As India approaches the Union Budget 2025, the automotive sector is keenly anticipating reforms that could significantly influence its trajectory. Key areas of focus include Goods and Services Tax (GST) restructuring, bolstering domestic manufacturing, and accelerating electric vehicle (EV) adoption.

GST Reforms

The industry is advocating for a more streamlined GST structure. Currently, vehicles and components are taxed at varying rates, leading to complexities. Simplifying these rates could enhance compliance and reduce costs. Additionally, there’s a call to lower the GST on standalone batteries from 18% to 5%, aligning it with the tax rate on EVs, thereby reducing costs for consumers and promoting EV adoption.

Enhancing Localization

To strengthen the domestic supply chain and reduce reliance on imports, the industry seeks incentives for local manufacturing. This includes support through the Production Linked Incentive (PLI) scheme, which encourages companies to boost production within India. Such measures are expected to attract investments, foster innovation, and generate employment, contributing to the nation’s economic growth.

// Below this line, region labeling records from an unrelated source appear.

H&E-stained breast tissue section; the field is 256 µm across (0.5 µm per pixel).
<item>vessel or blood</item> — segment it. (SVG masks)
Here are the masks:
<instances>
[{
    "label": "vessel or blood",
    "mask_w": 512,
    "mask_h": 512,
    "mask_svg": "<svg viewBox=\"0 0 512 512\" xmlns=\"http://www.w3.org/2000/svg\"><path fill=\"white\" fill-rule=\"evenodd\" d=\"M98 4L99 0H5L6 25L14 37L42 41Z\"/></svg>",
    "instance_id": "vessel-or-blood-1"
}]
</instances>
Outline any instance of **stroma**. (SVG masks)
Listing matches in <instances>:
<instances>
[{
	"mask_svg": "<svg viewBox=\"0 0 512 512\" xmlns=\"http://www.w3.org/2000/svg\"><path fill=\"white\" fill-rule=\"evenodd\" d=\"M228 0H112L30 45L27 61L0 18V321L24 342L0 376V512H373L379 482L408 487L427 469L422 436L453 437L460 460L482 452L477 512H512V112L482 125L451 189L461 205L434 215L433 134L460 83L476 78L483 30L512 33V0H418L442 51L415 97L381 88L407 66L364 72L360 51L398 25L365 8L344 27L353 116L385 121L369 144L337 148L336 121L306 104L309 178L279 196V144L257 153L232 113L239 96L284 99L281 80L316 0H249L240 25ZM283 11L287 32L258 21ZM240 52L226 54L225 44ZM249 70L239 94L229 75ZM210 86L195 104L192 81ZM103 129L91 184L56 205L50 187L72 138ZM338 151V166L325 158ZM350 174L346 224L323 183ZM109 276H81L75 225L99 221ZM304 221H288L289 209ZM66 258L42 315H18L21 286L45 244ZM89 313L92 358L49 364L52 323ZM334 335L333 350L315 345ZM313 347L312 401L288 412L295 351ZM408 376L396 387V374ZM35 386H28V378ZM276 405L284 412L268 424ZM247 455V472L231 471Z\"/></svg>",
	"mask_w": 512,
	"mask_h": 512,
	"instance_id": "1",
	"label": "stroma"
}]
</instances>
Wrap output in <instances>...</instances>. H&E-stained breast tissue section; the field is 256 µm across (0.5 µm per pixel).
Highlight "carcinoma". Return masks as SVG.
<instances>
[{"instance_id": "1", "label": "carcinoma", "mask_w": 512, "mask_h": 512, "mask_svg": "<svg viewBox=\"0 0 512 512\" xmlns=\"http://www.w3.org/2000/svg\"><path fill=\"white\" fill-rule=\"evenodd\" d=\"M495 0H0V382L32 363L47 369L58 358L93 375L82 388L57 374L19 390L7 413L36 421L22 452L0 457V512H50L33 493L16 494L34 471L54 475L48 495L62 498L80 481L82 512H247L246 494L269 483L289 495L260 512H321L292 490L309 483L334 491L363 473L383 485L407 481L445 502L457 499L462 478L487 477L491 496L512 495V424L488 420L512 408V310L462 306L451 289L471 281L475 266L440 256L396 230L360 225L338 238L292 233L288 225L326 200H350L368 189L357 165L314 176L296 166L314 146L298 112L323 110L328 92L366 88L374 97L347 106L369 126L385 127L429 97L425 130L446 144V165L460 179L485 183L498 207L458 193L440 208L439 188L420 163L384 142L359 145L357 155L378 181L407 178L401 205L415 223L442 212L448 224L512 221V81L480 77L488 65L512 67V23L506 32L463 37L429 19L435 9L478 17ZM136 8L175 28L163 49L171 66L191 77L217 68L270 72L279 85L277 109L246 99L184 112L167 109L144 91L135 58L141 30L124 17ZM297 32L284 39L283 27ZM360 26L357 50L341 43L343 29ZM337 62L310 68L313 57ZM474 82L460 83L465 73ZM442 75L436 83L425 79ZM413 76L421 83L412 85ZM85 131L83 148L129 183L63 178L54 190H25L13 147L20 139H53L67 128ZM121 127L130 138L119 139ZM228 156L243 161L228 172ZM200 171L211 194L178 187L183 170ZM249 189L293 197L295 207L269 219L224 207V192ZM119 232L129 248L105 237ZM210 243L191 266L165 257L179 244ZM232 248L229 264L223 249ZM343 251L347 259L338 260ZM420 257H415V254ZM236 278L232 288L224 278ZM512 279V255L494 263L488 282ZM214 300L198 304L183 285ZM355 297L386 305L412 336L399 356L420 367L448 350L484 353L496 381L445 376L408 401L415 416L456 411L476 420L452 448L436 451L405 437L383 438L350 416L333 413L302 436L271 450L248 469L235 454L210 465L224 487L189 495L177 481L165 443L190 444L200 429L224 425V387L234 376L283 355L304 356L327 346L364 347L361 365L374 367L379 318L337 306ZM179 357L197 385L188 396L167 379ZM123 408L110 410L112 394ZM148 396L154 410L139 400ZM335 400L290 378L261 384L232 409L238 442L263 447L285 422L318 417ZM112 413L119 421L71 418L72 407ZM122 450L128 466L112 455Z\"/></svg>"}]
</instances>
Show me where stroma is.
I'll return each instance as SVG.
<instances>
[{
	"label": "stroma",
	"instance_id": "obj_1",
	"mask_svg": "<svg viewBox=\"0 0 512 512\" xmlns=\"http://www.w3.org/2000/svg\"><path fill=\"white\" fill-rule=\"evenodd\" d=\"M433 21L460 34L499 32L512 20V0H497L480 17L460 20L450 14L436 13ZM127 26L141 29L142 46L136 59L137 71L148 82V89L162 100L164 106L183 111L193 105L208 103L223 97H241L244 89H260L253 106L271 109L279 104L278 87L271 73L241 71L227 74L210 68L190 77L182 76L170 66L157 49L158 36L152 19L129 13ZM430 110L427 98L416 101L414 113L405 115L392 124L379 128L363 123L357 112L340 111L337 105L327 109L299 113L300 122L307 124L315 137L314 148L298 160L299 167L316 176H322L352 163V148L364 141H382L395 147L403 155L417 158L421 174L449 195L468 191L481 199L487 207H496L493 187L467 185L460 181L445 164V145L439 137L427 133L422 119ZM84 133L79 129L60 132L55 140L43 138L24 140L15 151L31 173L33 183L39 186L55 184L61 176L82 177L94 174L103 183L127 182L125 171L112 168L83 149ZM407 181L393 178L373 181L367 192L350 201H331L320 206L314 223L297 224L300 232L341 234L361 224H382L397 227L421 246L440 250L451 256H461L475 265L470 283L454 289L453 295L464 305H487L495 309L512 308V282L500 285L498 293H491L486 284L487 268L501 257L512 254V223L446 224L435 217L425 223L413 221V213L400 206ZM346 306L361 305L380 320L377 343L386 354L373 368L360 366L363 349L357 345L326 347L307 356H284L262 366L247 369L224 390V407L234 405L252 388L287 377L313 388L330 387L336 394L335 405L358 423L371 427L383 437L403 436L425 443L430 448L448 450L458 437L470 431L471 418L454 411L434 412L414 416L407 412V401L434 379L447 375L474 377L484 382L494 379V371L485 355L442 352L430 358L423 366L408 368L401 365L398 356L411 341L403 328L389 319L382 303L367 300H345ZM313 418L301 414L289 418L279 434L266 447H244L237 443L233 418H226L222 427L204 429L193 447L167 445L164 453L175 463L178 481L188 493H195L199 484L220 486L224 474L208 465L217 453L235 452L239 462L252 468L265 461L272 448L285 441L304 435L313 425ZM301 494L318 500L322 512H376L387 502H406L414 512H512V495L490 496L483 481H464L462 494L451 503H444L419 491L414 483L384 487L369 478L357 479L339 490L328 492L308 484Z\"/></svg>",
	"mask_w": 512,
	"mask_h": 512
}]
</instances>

Promoting Electric Vehicle Adoption

Accelerating the shift to electric mobility remains a priority. The industry is urging the government to invest in EV infrastructure, particularly charging stations, and to continue offering incentives for EV purchases. Addressing the current GST disparity between EVs and their components, such as batteries, is also crucial. Aligning these tax rates would make EVs more affordable and encourage wider adoption.

In summary, the automotive sector’s expectations from the Union Budget 2025 center on tax reforms, support for domestic manufacturing, and initiatives to promote sustainable mobility. Implementing these measures could position India as a leader in the global automotive landscape while aligning with environmental objectives.